*Exercise*. For the word "vulgate", search the records and show each line in which it occurs.

***

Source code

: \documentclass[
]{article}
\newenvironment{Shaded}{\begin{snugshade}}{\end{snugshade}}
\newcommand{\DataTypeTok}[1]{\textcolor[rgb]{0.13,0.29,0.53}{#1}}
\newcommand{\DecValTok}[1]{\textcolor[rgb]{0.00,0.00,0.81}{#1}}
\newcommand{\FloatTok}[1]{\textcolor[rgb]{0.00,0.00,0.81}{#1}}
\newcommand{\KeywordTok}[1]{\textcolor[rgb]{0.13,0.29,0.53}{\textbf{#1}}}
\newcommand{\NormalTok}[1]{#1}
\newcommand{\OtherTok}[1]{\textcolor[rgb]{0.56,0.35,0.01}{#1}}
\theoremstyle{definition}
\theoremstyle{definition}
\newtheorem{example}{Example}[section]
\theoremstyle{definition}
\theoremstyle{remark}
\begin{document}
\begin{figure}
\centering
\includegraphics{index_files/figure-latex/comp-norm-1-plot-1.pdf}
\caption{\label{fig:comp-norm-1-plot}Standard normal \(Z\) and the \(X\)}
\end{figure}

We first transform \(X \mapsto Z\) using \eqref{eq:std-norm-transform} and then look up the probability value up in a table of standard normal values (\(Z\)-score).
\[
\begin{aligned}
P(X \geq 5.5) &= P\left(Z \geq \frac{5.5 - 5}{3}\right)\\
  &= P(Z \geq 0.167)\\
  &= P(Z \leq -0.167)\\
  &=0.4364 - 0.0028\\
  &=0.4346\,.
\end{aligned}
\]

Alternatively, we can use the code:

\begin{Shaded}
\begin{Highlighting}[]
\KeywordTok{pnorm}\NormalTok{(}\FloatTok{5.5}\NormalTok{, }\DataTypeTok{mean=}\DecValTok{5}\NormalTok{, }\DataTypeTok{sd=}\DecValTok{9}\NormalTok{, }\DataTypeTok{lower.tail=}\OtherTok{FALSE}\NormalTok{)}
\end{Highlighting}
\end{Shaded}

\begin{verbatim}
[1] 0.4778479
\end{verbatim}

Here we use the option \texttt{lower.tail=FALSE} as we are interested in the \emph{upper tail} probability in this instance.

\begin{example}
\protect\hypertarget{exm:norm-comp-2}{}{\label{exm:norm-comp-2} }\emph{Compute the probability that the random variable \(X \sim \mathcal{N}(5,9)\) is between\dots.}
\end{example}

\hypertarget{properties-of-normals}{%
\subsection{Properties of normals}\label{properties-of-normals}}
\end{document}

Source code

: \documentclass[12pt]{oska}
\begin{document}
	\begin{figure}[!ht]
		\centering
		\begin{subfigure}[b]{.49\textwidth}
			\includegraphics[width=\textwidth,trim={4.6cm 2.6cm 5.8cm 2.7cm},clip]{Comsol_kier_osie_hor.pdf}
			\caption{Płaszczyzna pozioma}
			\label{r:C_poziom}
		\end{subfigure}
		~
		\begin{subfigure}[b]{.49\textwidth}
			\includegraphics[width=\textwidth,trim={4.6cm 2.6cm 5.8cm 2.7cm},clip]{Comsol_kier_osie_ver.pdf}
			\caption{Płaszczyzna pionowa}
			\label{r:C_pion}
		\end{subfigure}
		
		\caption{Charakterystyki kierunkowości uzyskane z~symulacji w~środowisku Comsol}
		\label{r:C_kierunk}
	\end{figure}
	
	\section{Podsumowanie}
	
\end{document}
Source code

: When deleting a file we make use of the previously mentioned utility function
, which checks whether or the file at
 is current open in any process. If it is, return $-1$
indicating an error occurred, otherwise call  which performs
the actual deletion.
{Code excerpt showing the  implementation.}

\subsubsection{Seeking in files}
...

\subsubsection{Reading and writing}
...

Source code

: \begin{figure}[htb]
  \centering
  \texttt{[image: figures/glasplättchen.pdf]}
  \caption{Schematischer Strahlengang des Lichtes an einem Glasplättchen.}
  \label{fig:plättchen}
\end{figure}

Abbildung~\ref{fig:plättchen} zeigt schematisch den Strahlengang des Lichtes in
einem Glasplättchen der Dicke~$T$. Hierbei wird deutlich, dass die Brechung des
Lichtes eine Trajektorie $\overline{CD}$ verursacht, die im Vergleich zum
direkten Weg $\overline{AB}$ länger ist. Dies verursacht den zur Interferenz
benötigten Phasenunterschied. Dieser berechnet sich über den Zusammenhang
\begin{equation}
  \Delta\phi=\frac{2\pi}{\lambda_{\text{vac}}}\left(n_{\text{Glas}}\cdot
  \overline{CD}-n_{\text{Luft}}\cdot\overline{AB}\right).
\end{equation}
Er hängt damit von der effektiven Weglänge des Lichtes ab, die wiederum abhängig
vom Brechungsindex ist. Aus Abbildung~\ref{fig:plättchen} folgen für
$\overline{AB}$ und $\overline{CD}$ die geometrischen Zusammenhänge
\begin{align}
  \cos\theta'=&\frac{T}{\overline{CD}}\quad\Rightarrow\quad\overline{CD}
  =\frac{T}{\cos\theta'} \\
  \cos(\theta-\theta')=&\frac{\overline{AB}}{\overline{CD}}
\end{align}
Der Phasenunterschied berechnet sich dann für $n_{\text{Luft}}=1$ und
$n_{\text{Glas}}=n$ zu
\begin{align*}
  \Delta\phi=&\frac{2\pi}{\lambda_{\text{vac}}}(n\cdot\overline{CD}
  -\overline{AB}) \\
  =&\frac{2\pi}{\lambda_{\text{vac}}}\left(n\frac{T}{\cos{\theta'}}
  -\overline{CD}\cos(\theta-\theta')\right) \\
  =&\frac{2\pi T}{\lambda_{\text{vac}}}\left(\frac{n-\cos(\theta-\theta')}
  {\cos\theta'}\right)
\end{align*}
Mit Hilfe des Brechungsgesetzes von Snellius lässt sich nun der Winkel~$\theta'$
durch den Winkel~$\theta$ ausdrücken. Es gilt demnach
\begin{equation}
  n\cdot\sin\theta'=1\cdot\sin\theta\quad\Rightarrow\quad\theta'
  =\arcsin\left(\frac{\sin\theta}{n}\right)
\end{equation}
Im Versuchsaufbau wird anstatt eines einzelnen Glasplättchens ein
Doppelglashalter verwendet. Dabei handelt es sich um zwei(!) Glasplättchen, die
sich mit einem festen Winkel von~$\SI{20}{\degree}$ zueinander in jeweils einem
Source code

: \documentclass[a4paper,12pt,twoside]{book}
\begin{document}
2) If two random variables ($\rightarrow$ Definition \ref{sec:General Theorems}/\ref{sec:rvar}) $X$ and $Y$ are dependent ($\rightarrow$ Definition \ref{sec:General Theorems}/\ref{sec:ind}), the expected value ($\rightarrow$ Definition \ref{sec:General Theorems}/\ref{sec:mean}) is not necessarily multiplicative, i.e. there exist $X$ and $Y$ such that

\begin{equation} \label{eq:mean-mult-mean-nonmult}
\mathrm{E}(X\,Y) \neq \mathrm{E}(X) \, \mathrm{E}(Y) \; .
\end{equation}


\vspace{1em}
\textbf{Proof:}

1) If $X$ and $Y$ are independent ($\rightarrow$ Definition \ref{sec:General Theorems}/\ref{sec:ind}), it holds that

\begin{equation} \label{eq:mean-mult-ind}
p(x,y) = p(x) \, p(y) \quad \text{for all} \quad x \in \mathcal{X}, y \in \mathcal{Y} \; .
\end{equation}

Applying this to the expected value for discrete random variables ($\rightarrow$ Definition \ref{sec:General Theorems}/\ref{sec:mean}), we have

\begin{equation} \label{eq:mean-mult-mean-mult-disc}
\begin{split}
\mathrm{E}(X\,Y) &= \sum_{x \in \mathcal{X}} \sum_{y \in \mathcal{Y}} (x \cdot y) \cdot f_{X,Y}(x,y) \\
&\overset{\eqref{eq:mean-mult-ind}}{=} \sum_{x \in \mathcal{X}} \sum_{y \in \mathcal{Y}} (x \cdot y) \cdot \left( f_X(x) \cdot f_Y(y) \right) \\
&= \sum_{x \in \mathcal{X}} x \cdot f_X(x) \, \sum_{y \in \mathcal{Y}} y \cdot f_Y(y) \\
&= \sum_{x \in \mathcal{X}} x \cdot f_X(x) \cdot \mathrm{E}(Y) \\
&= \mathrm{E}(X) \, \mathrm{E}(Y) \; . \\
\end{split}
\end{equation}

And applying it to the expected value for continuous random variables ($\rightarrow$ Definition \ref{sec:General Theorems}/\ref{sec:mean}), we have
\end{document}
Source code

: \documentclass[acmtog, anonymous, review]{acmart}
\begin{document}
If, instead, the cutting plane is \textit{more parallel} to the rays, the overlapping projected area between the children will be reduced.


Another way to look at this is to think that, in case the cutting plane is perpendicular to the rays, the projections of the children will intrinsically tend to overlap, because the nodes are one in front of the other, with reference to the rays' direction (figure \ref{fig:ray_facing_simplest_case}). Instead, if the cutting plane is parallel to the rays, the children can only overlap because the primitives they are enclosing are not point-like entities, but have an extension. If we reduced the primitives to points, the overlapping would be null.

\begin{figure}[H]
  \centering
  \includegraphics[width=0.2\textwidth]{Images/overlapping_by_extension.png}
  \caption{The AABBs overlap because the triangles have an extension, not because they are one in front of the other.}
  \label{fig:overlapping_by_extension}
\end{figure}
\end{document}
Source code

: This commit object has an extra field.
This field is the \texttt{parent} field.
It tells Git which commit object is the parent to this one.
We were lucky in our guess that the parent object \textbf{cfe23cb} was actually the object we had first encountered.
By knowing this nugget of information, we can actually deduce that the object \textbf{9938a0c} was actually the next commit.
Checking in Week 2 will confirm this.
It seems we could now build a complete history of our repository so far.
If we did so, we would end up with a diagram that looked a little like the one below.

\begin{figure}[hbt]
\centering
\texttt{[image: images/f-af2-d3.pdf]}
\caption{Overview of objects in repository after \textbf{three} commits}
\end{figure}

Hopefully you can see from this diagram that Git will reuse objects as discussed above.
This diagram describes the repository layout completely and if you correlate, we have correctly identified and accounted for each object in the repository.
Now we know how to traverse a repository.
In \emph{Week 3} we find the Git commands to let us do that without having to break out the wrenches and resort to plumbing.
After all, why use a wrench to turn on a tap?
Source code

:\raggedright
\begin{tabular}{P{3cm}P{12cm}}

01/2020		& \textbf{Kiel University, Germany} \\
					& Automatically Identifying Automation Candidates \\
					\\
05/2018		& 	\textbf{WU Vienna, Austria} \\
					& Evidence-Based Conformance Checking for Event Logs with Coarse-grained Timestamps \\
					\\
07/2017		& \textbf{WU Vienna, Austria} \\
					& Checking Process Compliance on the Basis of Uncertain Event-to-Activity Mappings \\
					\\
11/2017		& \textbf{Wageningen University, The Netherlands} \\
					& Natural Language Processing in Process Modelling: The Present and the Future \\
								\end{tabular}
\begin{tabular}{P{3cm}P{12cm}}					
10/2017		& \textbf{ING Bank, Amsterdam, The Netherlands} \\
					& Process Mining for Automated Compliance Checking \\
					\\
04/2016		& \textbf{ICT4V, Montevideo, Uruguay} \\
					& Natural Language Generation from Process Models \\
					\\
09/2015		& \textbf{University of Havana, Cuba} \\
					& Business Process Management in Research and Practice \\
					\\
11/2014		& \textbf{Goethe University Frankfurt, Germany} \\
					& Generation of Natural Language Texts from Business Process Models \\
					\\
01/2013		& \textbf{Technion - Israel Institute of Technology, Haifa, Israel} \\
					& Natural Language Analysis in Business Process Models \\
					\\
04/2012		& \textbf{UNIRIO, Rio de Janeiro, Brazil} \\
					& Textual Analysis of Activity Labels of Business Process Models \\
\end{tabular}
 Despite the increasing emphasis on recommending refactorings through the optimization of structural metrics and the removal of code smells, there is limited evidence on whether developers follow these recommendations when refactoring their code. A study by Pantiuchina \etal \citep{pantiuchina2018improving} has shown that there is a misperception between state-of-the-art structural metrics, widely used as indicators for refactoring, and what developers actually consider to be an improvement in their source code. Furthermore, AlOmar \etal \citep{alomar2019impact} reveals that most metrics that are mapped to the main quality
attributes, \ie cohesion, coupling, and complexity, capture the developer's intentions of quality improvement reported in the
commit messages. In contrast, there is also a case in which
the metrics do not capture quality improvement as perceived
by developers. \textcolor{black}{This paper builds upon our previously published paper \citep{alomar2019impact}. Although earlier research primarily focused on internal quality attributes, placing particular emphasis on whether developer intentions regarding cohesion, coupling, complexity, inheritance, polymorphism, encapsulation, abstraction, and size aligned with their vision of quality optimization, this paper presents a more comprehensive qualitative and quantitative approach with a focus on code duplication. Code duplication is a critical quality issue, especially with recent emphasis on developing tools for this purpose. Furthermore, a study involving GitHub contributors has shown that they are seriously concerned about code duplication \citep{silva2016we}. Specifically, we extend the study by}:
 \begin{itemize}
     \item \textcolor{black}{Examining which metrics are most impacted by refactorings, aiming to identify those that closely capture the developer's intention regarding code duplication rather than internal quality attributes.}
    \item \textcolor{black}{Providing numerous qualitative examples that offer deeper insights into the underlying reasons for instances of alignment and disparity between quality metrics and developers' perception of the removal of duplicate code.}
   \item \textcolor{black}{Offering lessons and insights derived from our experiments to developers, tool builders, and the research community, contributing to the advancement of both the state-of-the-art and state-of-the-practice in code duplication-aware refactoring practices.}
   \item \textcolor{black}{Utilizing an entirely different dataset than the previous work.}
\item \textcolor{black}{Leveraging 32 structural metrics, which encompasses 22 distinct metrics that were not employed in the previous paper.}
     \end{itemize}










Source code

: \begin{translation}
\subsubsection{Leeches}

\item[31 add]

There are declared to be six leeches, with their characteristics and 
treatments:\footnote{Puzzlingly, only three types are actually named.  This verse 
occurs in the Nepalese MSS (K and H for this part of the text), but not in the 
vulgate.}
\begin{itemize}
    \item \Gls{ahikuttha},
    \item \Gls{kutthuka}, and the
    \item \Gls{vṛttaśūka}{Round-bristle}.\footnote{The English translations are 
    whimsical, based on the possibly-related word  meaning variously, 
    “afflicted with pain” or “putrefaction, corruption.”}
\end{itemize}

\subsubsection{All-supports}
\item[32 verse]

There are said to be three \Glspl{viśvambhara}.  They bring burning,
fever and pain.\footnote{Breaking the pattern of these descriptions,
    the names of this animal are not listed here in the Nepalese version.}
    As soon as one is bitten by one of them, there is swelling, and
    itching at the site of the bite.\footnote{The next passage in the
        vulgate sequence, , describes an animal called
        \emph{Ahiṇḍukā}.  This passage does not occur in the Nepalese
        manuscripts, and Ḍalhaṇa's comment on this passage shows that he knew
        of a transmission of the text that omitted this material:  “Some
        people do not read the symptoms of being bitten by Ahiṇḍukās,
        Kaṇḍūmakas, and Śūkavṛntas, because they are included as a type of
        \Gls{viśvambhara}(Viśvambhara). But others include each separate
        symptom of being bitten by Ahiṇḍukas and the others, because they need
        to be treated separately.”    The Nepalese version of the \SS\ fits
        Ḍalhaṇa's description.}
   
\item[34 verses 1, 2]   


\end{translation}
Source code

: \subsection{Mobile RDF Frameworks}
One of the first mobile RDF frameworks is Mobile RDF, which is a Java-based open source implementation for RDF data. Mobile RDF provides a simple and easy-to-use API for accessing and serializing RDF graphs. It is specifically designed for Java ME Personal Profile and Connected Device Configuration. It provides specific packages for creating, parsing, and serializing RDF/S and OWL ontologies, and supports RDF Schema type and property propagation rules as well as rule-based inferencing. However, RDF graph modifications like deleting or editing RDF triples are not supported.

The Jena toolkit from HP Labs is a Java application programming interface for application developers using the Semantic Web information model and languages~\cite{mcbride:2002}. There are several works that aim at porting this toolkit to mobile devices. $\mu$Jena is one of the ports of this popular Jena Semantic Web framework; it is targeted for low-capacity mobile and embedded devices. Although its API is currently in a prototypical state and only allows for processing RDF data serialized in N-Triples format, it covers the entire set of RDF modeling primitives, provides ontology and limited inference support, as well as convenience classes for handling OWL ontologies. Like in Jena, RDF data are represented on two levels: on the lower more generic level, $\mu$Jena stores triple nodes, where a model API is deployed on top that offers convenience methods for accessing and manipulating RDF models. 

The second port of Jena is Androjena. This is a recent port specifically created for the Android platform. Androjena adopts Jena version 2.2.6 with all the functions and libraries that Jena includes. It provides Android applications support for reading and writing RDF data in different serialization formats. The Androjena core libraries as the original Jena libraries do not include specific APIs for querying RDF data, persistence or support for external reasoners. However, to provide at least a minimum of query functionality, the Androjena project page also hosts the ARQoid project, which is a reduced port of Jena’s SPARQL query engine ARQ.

***

*Response area*.
vulgate.}
        vulgate sequence, , describes an animal called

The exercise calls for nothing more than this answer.